Current large language models demonstrate strong performance in single-turn medical diagnosis, yet their behavior remains unclear in multi-turn settings that more closely mirror real-world clinical reasoning involving iterative evidence accumulation. To address this gap, this work introduces MINT, a multi-turn medical diagnosis benchmark that systematically evaluates eleven large language models through high-fidelity case decomposition, clinician-annotated evidence segments, and controlled turn structures. The study reveals three previously undocumented diagnostic patterns: premature answering, limited self-correction capability, and susceptibility to strong misleading cues. Furthermore, it proposes actionable intervention strategies, demonstrating that delaying the model’s initial response can improve first-answer accuracy by up to 62.6%, while deferring the presentation of critical evidence mitigates accuracy drops of up to 23.3%.

Large language models (LLMs) achieve high accuracy in medical diagnosis when all clinical information is provided in a single turn, yet how they behave under multi-turn evidence accumulation closer to real clinical reasoning remains unexplored.

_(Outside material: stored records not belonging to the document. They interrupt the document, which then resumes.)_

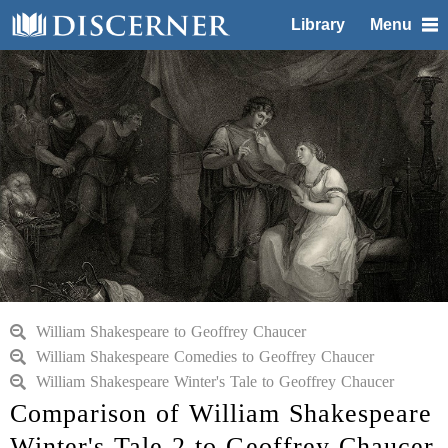
Library
Menu
William Shakespeare to Geoffrey Chaucer
William Shakespeare Comedies to Geoffrey Chaucer
William Shakespeare Winter's Tale to Geoffrey Chaucer
Comparison of William Shakespeare
Winter's Tale 2 to Geoffrey Chaucer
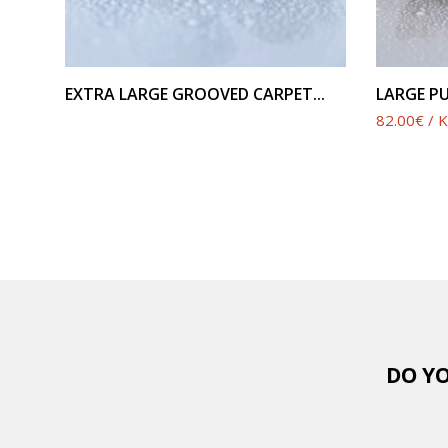
SEE PRODUCT
EXTRA LARGE GROOVED CARPET...
LARGE PU
82.00€ / 
DO YO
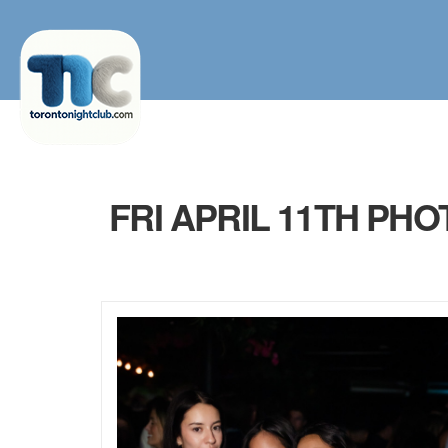
FRI APRIL 11TH PH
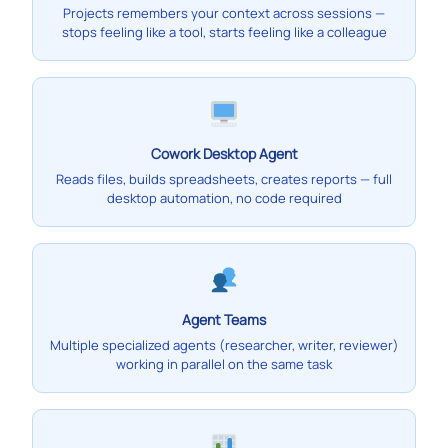
Projects remembers your context across sessions —
stops feeling like a tool, starts feeling like a colleague
Cowork Desktop Agent
Reads files, builds spreadsheets, creates reports — full
desktop automation, no code required
Agent Teams
Multiple specialized agents (researcher, writer, reviewer)
working in parallel on the same task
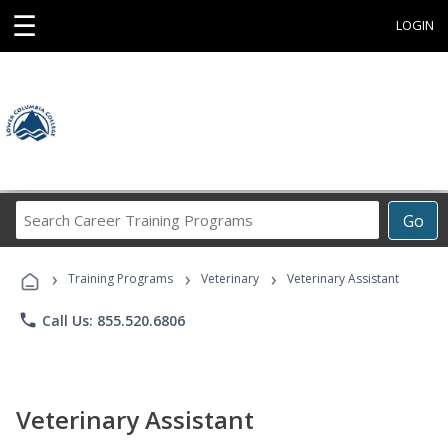
☰
LOGIN
Search
Go
Career
Training
›
›
›
Programs
Training Programs
Veterinary
Veterinary Assistant
phone
Call Us: 855.520.6806
Veterinary Assistant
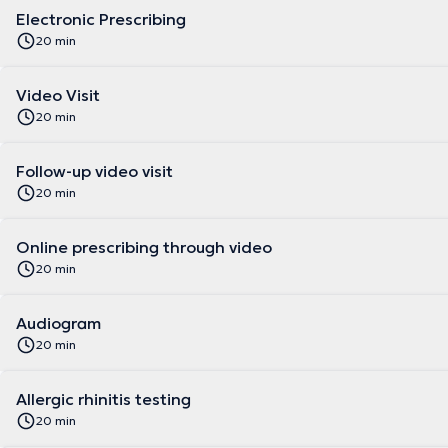
Electronic Prescribing
20 min
Video Visit
20 min
Follow-up video visit
20 min
Online prescribing through video
20 min
Audiogram
20 min
Allergic rhinitis testing
20 min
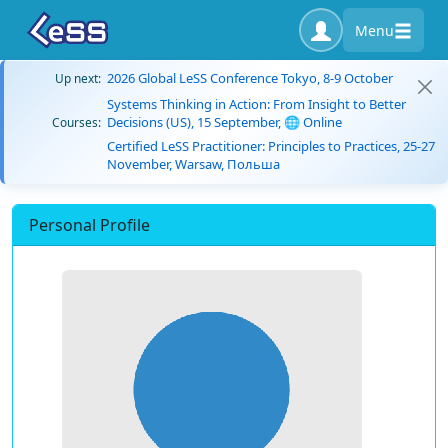
Menu
2026 Global LeSS Conference Tokyo, 8-9 October
Up next:
Systems Thinking in Action: From Insight to Better
Decisions (US), 15 September, 🌐 Online
Courses:
Certified LeSS Practitioner: Principles to Practices, 25-27
November, Warsaw, Польша
Personal Profile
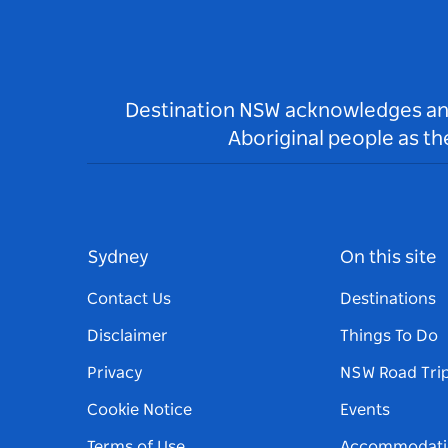
Destination NSW acknowledges and 
Aboriginal people as t
Sydney
On this site
Contact Us
Destinations
Disclaimer
Things To Do
Privacy
NSW Road Tri
Cookie Notice
Events
Terms of Use
Accommodati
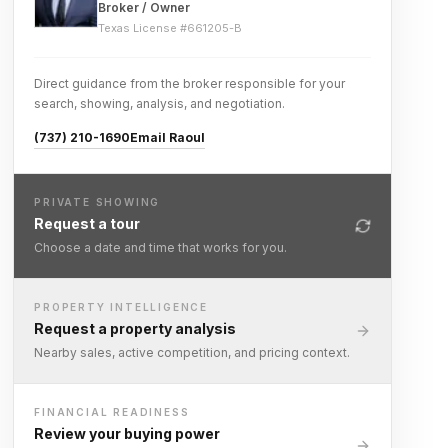
Broker / Owner
Texas License #
661205-B
Direct guidance from the broker responsible for your
search, showing, analysis, and negotiation.
(737) 210-1690
Email Raoul
PRIVATE SHOWING
Request a tour
Choose a date and time that works for you.
PROPERTY INTELLIGENCE
Request a property analysis
Nearby sales, active competition, and pricing context.
FINANCIAL READINESS
Review your buying power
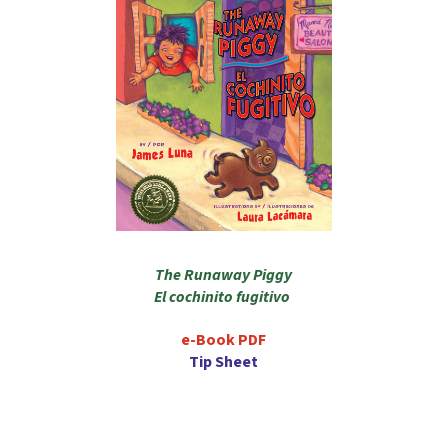
The Runaway Piggy
El cochinito fugitivo
e-Book PDF
Tip Sheet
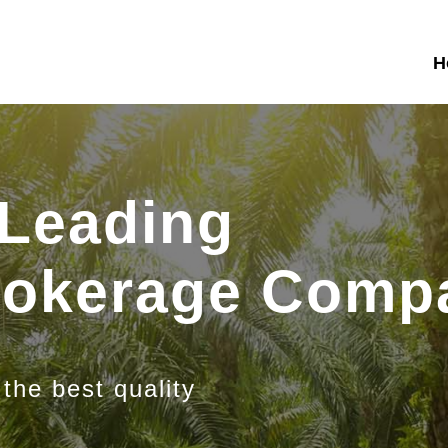
H
 Leading
Brokerage Comp
 the best quality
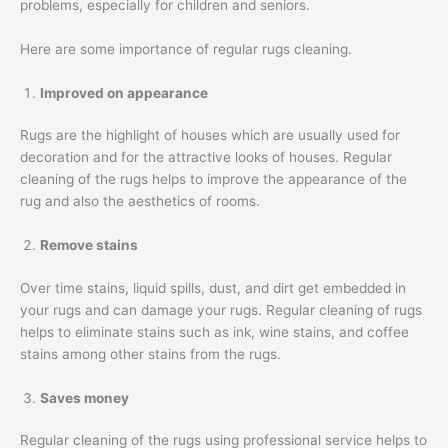
problems, especially for children and seniors.
Here are some importance of regular rugs cleaning.
Improved on appearance
Rugs are the highlight of houses which are usually used for
decoration and for the attractive looks of houses. Regular
cleaning of the rugs helps to improve the appearance of the
rug and also the aesthetics of rooms.
Remove stains
Over time stains, liquid spills, dust, and dirt get embedded in
your rugs and can damage your rugs. Regular cleaning of rugs
helps to eliminate stains such as ink, wine stains, and coffee
stains among other stains from the rugs.
Saves money
Regular cleaning of the rugs using professional service helps to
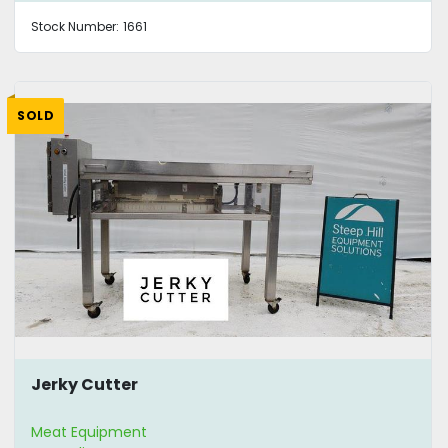
Stock Number:
1661
SOLD
Jerky Cutter
Meat Equipment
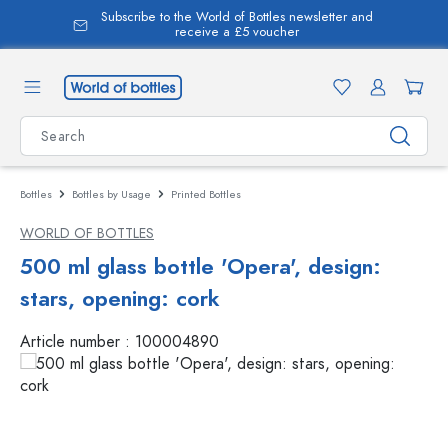
Subscribe to the World of Bottles newsletter and
in content
receive a £5 voucher
Bottles
Bottles by Usage
Printed Bottles
WORLD OF BOTTLES
500 ml glass bottle 'Opera', design:
stars, opening: cork
Article number :
100004890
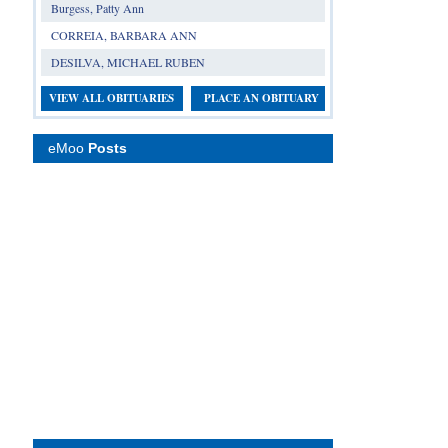
Burgess, Patty Ann
CORREIA, BARBARA ANN
DESILVA, MICHAEL RUBEN
VIEW ALL OBITUARIES
PLACE AN OBITUARY
eMoo
Posts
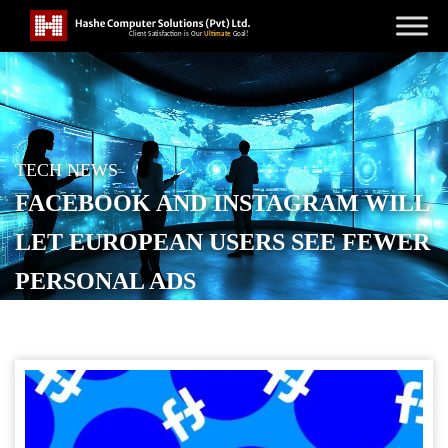
TECH NEWS
FACEBOOK AND INSTAGRAM WILL
LET EUROPEAN USERS SEE FEWER
PERSONAL ADS
POSTED ON
DECEMBER 8, 2025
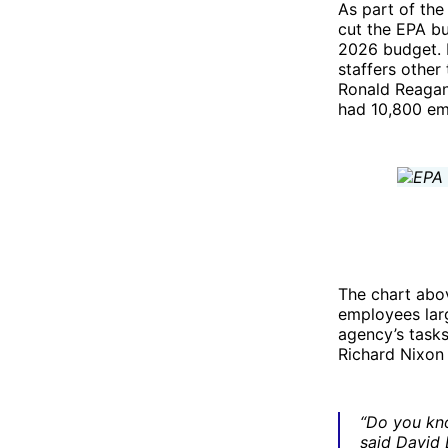
As part of the
cut the EPA bu
2026 budget. 
staffers other
Ronald Reagan 
had 10,800 emp
The chart abov
employees lar
agency’s task
Richard Nixon
“Do you kno
said David 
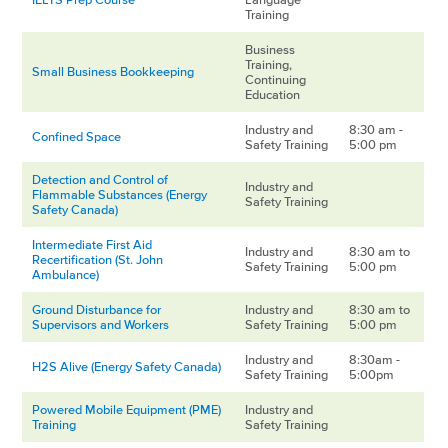
Training
Business
Training,
Small Business Bookkeeping
Continuing
Education
Industry and
8:30 am -
Confined Space
Safety Training
5:00 pm
Detection and Control of
Industry and
Flammable Substances (Energy
Safety Training
Safety Canada)
Intermediate First Aid
Industry and
8:30 am to
Recertification (St. John
Safety Training
5:00 pm
Ambulance)
Ground Disturbance for
Industry and
8:30 am to
Supervisors and Workers
Safety Training
5:00 pm
Industry and
8:30am -
H2S Alive (Energy Safety Canada)
Safety Training
5:00pm
Powered Mobile Equipment (PME)
Industry and
Training
Safety Training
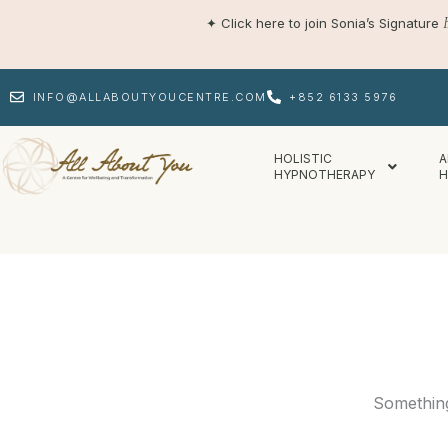
Skip
✦
Click here to join Sonia’s Signature
to
content
INFO@ALLABOUTYOUCENTRE.COM
+852 6133 5976
HOLISTIC
A
HYPNOTHERAPY
H
Something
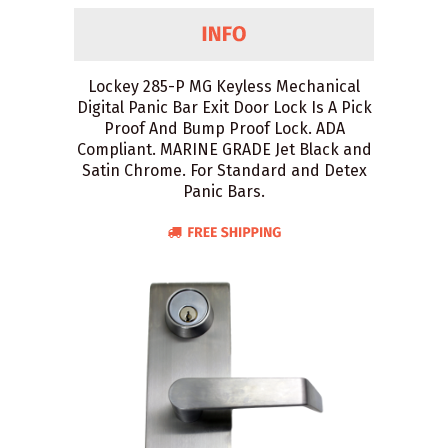
Lockey 285-P MG Keyless Mechanical
Digital Panic Bar Exit Door Lock Is A Pick
Proof And Bump Proof Lock. ADA
Compliant. MARINE GRADE Jet Black and
Satin Chrome. For Standard and Detex
Panic Bars.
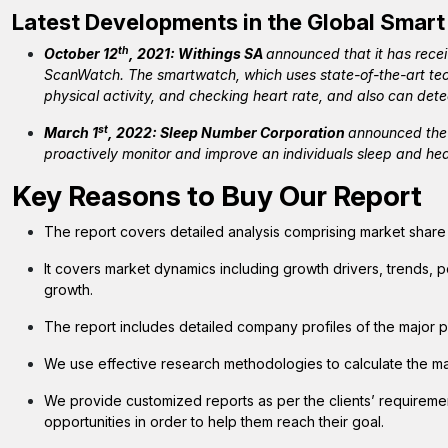
Latest Developments in the Global Smart
th
October 12
, 2021: Withings SA
announced that it has rece
ScanWatch. The smartwatch, which uses state-of-the-art tech
physical activity, and checking heart rate, and also can dete
st
March 1
, 2022: Sleep Number Corporation
announced the 
proactively monitor and improve an individuals sleep and hea
Key Reasons to Buy Our Report
The report covers detailed analysis comprising market shar
It covers market dynamics including growth drivers, trends, p
growth.
The report includes detailed company profiles of the major p
We use effective research methodologies to calculate the m
We provide customized reports as per the clients’ requirem
opportunities in order to help them reach their goal.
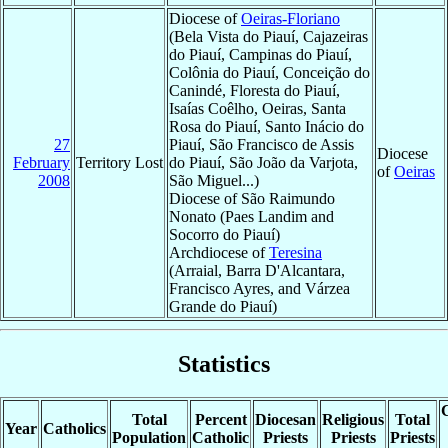
Diocese of
Oeiras-Floriano
(Bela Vista do Piauí, Cajazeiras
do Piauí, Campinas do Piauí,
Colônia do Piauí, Conceição do
Canindé, Floresta do Piauí,
Isaías Coêlho, Oeiras, Santa
Rosa do Piauí, Santo Inácio do
27
Piauí, São Francisco de Assis
Diocese
February
Territory Lost
do Piauí, São João da Varjota,
of
Oeiras
2008
São Miguel...)
Diocese of São Raimundo
Nonato (Paes Landim and
Socorro do Piauí)
Archdiocese of
Teresina
(Arraial, Barra D'Alcantara,
Francisco Ayres, and Várzea
Grande do Piauí)
Statistics
C
Total
Percent
Diocesan
Religious
Total
Year
Catholics
Population
Catholic
Priests
Priests
Priests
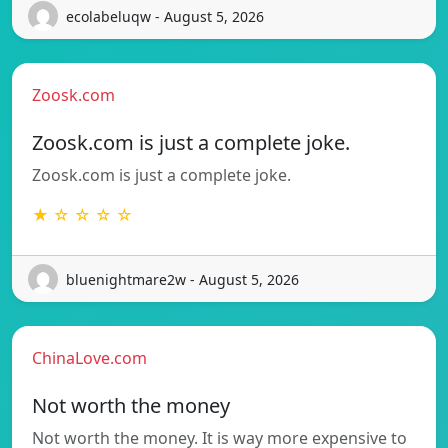
ecolabeluqw - August 5, 2026
Zoosk.com
Zoosk.com is just a complete joke.
Zoosk.com is just a complete joke.
★ ☆ ☆ ☆ ☆
bluenightmare2w - August 5, 2026
ChinaLove.com
Not worth the money
Not worth the money. It is way more expensive to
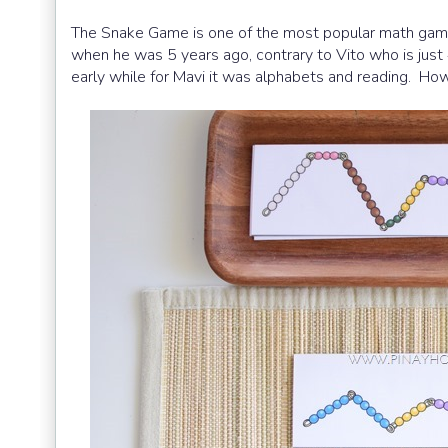
The Snake Game is one of the most popular math games
when he was 5 years ago, contrary to Vito who is just
early while for Mavi it was alphabets and reading. How f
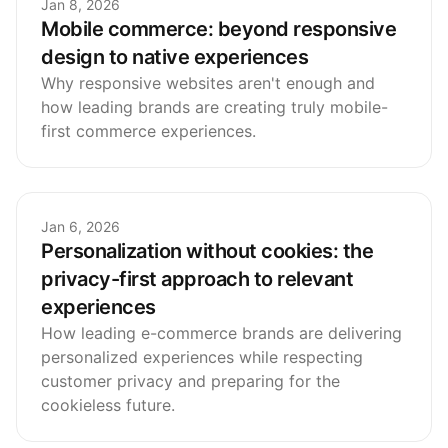
Jan 8, 2026
Mobile commerce: beyond responsive
design to native experiences
Why responsive websites aren't enough and
how leading brands are creating truly mobile-
first commerce experiences.
Jan 6, 2026
Personalization without cookies: the
privacy-first approach to relevant
experiences
How leading e-commerce brands are delivering
personalized experiences while respecting
customer privacy and preparing for the
cookieless future.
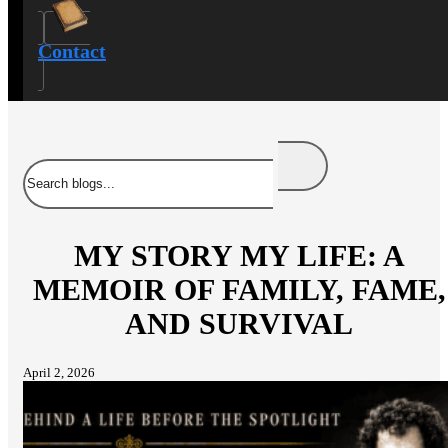
Contact
Search
MY STORY MY LIFE: A
MEMOIR OF FAMILY, FAME,
AND SURVIVAL
April 2, 2026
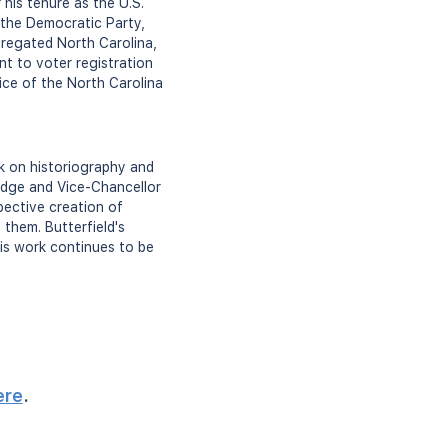
 his tenure as the U.S.
 the Democratic Party,
egregated North Carolina,
t to voter registration
tice of the North Carolina
rk on historiography and
idge and Vice-Chancellor
spective creation of
them. Butterfield's
 His work continues to be
ere
.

We introduce MINT (Medical Incremental N-Turn Benchmark), a high-fidelity, multi-turn medical diagnosis benchmark comprising 1,035 cases with clinically labeled evidence shards, controlled turn granularity, and information-preserving decomposition. Through systematic evaluation of 11 LLMs on MINT, we uncover three persistent behavioral patterns that significantly impact diagnostic decisions: (1) intent to answer, models rush to answer before sufficient evidence has been observed, with over 55% of answers committed within the first two turns; (2) self-correction, incorrect-to-correct answer revisions occur at up to 10.6 times the rate of correct-to-incorrect flips, revealing a latent capacity for self-correction that premature commitment forecloses; and (3) strong lures, clinically salient information such as laboratory results trigger premature answering even when models are explicitly instructed to wait. We translate these findings into clinically actionable guidance: deferring the diagnostic question to later turns reduces premature answering and improves accuracy at the first point of commitment by up to 62.6%, while reserving salient clinical evidence for later turns prevents a catastrophic accuracy drop of up to 23.3% caused by premature commitment. Our work provides both a controlled evaluation framework and concrete recommendations for improving the reliability of LLMs in multi-turn medical diagnosis.